Information supplied:
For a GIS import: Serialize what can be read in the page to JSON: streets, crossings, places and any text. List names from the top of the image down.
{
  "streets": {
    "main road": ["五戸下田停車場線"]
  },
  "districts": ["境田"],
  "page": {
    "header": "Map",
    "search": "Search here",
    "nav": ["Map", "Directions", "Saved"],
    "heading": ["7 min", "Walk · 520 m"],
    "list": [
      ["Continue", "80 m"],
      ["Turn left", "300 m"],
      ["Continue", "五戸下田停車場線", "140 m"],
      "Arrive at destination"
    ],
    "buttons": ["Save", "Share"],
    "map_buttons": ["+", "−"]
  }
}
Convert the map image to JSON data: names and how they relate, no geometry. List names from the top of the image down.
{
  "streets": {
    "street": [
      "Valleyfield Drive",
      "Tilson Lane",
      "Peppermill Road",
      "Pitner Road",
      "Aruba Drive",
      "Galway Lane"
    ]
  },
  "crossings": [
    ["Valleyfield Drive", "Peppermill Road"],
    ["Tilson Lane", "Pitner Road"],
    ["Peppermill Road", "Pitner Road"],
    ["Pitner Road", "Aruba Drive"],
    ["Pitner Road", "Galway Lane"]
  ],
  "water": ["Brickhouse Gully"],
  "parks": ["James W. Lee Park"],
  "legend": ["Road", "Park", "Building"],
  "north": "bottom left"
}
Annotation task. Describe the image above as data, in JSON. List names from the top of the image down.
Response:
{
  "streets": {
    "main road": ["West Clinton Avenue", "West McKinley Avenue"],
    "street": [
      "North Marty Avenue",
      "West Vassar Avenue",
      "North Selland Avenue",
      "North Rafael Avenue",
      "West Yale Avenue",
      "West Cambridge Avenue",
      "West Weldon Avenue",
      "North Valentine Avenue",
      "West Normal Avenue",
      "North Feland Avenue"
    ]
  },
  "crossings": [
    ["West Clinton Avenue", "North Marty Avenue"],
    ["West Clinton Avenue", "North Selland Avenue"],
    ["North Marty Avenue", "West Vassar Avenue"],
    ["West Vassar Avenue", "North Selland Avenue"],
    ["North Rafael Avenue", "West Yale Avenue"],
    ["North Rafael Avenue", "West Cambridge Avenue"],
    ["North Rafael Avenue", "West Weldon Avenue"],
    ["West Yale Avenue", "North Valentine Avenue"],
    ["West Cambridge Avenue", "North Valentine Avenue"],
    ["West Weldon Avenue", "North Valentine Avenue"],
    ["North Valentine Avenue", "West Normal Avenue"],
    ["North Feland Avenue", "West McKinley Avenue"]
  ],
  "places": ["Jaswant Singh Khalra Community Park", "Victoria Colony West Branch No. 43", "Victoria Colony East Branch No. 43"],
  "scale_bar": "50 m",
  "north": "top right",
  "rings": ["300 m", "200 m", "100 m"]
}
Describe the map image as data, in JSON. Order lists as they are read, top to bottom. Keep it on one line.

Required work:
Retype each entry without altering a single word.

Your solution:
For a GIS import: Serialize what can be read in the page to JSON: streets, crossings, places and any text. List names from the top of the image down.
{
  "streets": {
    "main road": ["五戸下田停車場線"]
  },
  "districts": ["境田"],
  "page": {
    "header": "Map",
    "search": "Search here",
    "nav": ["Map", "Directions", "Saved"],
    "heading": ["7 min", "Walk · 520 m"],
    "list": [
      ["Continue", "80 m"],
      ["Turn left", "300 m"],
      ["Continue", "五戸下田停車場線", "140 m"],
      "Arrive at destination"
    ],
    "buttons": ["Save", "Share"],
    "map_buttons": ["+", "−"]
  }
}
Convert the map image to JSON data: names and how they relate, no geometry. List names from the top of the image down.
{
  "streets": {
    "street": [
      "Valleyfield Drive",
      "Tilson Lane",
      "Peppermill Road",
      "Pitner Road",
      "Aruba Drive",
      "Galway Lane"
    ]
  },
  "crossings": [
    ["Valleyfield Drive", "Peppermill Road"],
    ["Tilson Lane", "Pitner Road"],
    ["Peppermill Road", "Pitner Road"],
    ["Pitner Road", "Aruba Drive"],
    ["Pitner Road", "Galway Lane"]
  ],
  "water": ["Brickhouse Gully"],
  "parks": ["James W. Lee Park"],
  "legend": ["Road", "Park", "Building"],
  "north": "bottom left"
}
Annotation task. Describe the image above as data, in JSON. List names from the top of the image down.
Response:
{
  "streets": {
    "main road": ["West Clinton Avenue", "West McKinley Avenue"],
    "street": [
      "North Marty Avenue",
      "West Vassar Avenue",
      "North Selland Avenue",
      "North Rafael Avenue",
      "West Yale Avenue",
      "West Cambridge Avenue",
      "West Weldon Avenue",
      "North Valentine Avenue",
      "West Normal Avenue",
      "North Feland Avenue"
    ]
  },
  "crossings": [
    ["West Clinton Avenue", "North Marty Avenue"],
    ["West Clinton Avenue", "North Selland Avenue"],
    ["North Marty Avenue", "West Vassar Avenue"],
    ["West Vassar Avenue", "North Selland Avenue"],
    ["North Rafael Avenue", "West Yale Avenue"],
    ["North Rafael Avenue", "West Cambridge Avenue"],
    ["North Rafael Avenue", "West Weldon Avenue"],
    ["West Yale Avenue", "North Valentine Avenue"],
    ["West Cambridge Avenue", "North Valentine Avenue"],
    ["West Weldon Avenue", "North Valentine Avenue"],
    ["North Valentine Avenue", "West Normal Avenue"],
    ["North Feland Avenue", "West McKinley Avenue"]
  ],
  "places": ["Jaswant Singh Khalra Community Park", "Victoria Colony West Branch No. 43", "Victoria Colony East Branch No. 43"],
  "scale_bar": "50 m",
  "north": "top right",
  "rings": ["300 m", "200 m", "100 m"]
}
Describe the map image as data, in JSON. Order lists as they are read, top to bottom. Keep it on one line.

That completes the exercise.